To calculate the number of grams of copper(II) sulfate pentahydrate needed to prepare 100.00 milliliters of 0.15 M solution, we first need to calculate the molar mass of CuSO4 • 5 H2O:
Copper (Cu) = 63.55 g/mol
Sulfur (S) = 32.06 g/mol
Oxygen (O) = 16.00 g/mol
Hydrogen (H) = 1.01 g/mol
Molar mass of CuSO4 • 5 H2O:
Cu: 1 * 63.55 g/mol = 63.55 g/mol
S: 1 * 32.06 g/mol = 32.06 g/mol
O: 4 * 16.00 g/mol = 64.00 g/mol
H: 10 * 1.01 g/mol = 10.10 g/mol
Total molar mass = 63.55 + 32.06 + 64.00 + 10.10 = 169.71 g/mol
Now, we can calculate the number of moles of copper(II) sulfate pentahydrate needed:
0.15 M solution means 0.15 moles of copper(II) sulfate pentahydrate in 1 liter of solution (1000 mL).

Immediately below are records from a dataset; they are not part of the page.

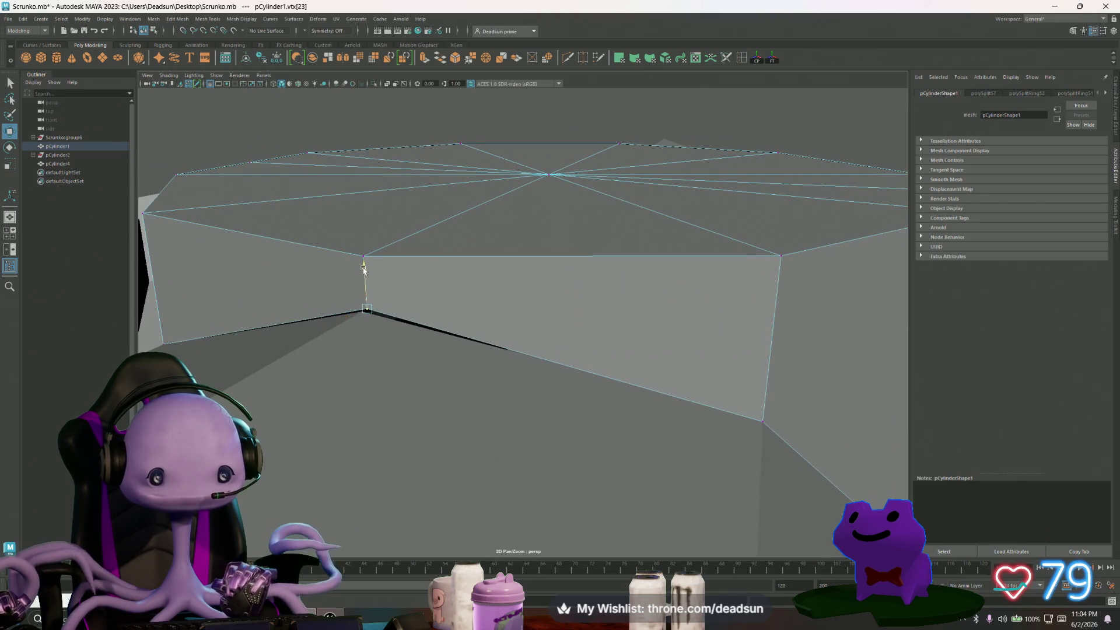
mouse_move(365, 268)
alt+right_down()
mouse_move(384, 404)
mouse_move(367, 378)
mouse_move(398, 371)
alt+right_up()
Select a seam vertex on the left side box and review the whole mesh.
click(364, 382)
click(407, 368)
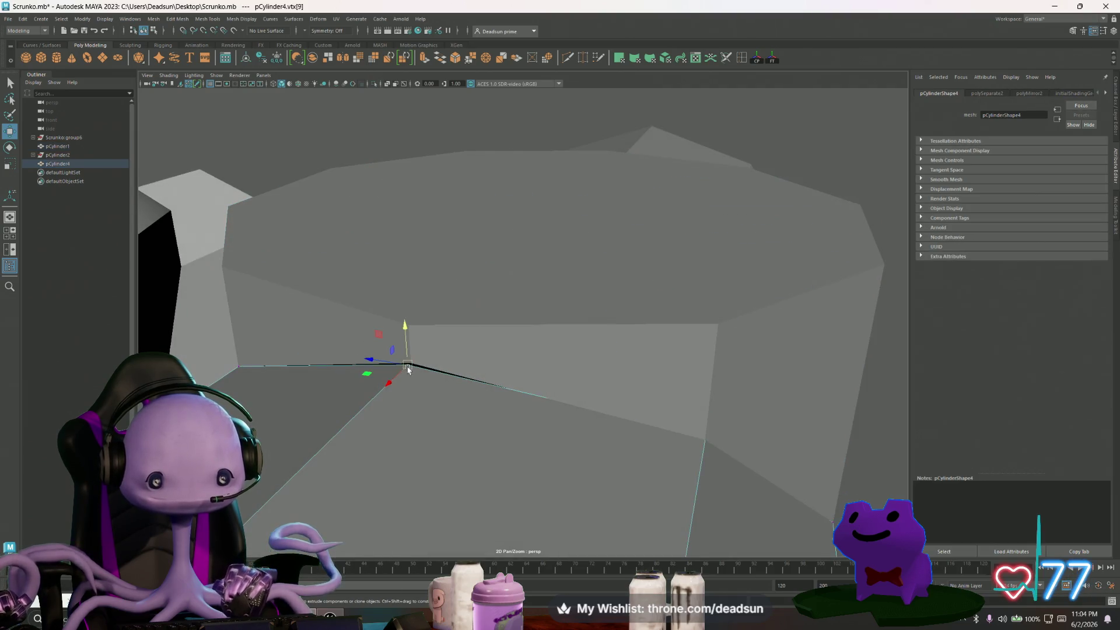
mouse_move(413, 367)
alt+mouse_down()
mouse_move(400, 404)
mouse_move(392, 292)
alt+mouse_up()
alt+right_drag(392, 292, 490, 487)
alt+middle_drag(490, 487, 475, 307)
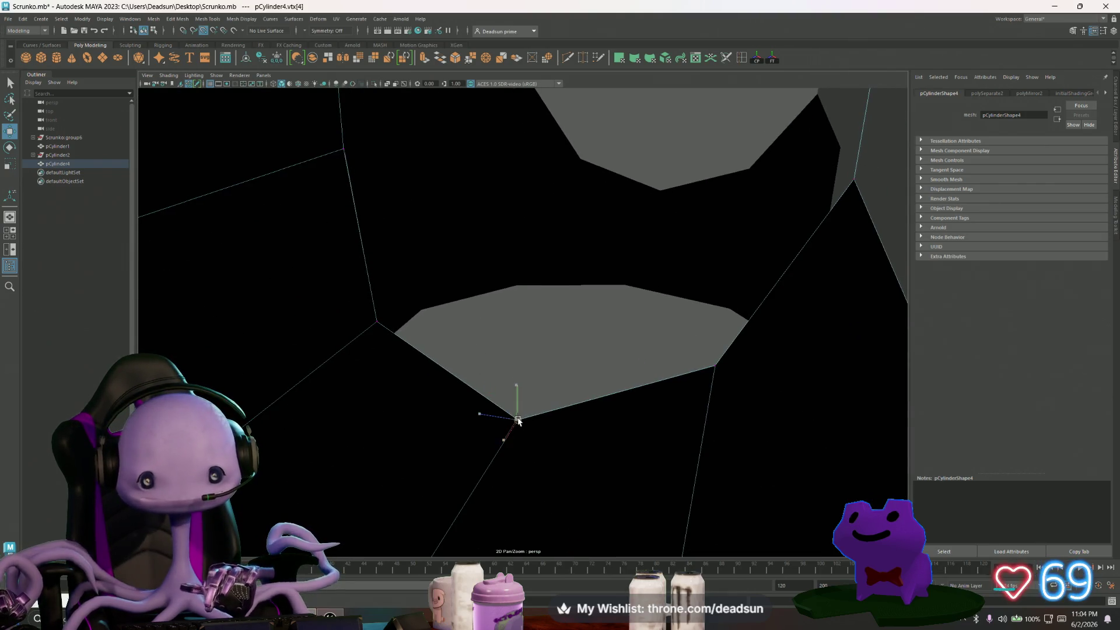
alt+right_drag(607, 455, 525, 327)
mouse_move(525, 327)
alt+mouse_down()
mouse_move(423, 350)
mouse_move(438, 384)
mouse_move(578, 401)
mouse_move(513, 405)
mouse_move(547, 395)
mouse_move(510, 392)
mouse_move(484, 407)
mouse_move(524, 398)
mouse_move(510, 393)
alt+mouse_up()
Select both side boxes and merge them with Mesh > Combine.
right_drag(587, 284, 627, 282)
click(650, 272)
shift+click(396, 341)
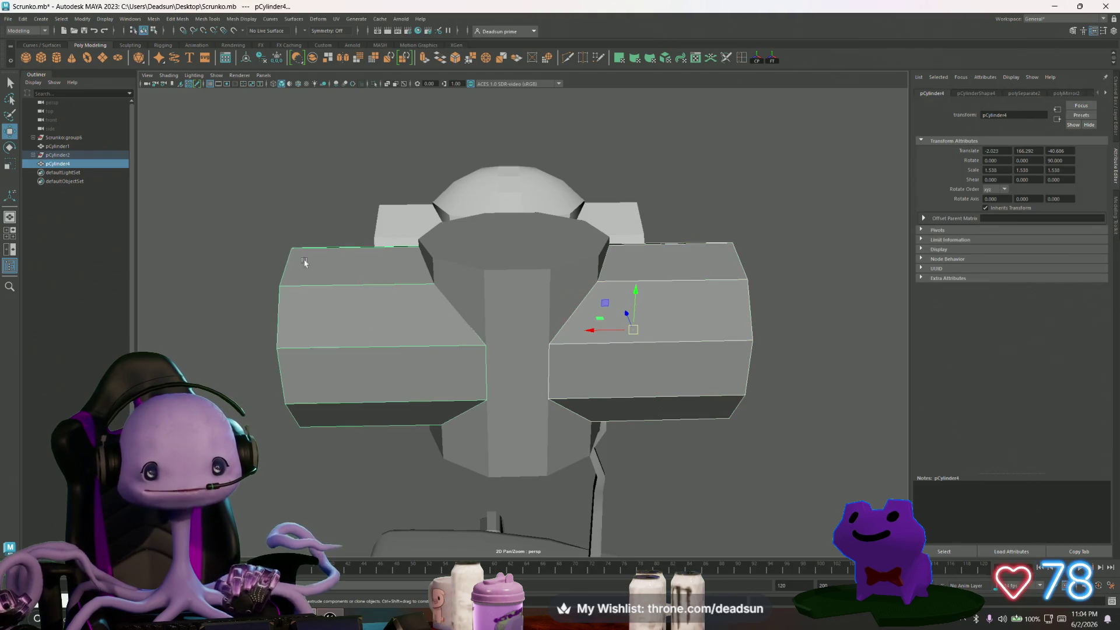
click(158, 19)
click(166, 51)
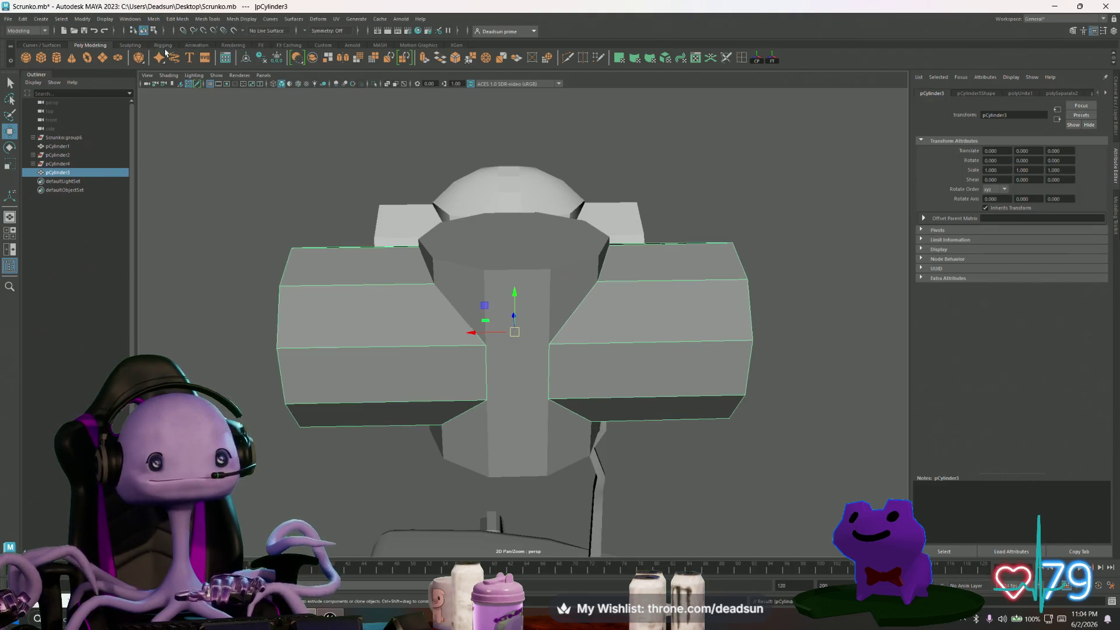
Marquee-select both boxes' outer-end vertices and scale them inward along X.
right_drag(349, 294, 301, 293)
mouse_move(237, 219)
mouse_down()
mouse_move(325, 362)
mouse_move(375, 393)
mouse_move(379, 443)
mouse_up()
drag(656, 197, 803, 461)
alt+drag(743, 426, 616, 385)
key(e)
key(r)
mouse_move(474, 364)
mouse_down()
mouse_move(487, 373)
mouse_move(479, 390)
mouse_move(480, 375)
mouse_up()
mouse_move(481, 261)
alt+mouse_down()
mouse_move(461, 292)
mouse_move(525, 281)
mouse_move(509, 380)
alt+mouse_up()
key(F11)
right_drag(501, 357, 501, 341)
Scale the edge loop near pCylinder1's top inward, then convert the selection to cap faces.
click(507, 411)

Number of moles = Molarity * Volume (L)
Number of moles = 0.15 moles/L * 0.100 L = 0.015 moles
Now, we convert moles to grams using the molar mass:
Mass (g) = Number of moles * Molar mass
Mass (g) = 0.015 moles * 169.71 g/mol = 2.54565 grams
Therefore, 2.54565 grams of copper(II) sulfate pentahydrate are needed to prepare 100.00 milliliters of a 0.15 M copper(II) sulfate solution.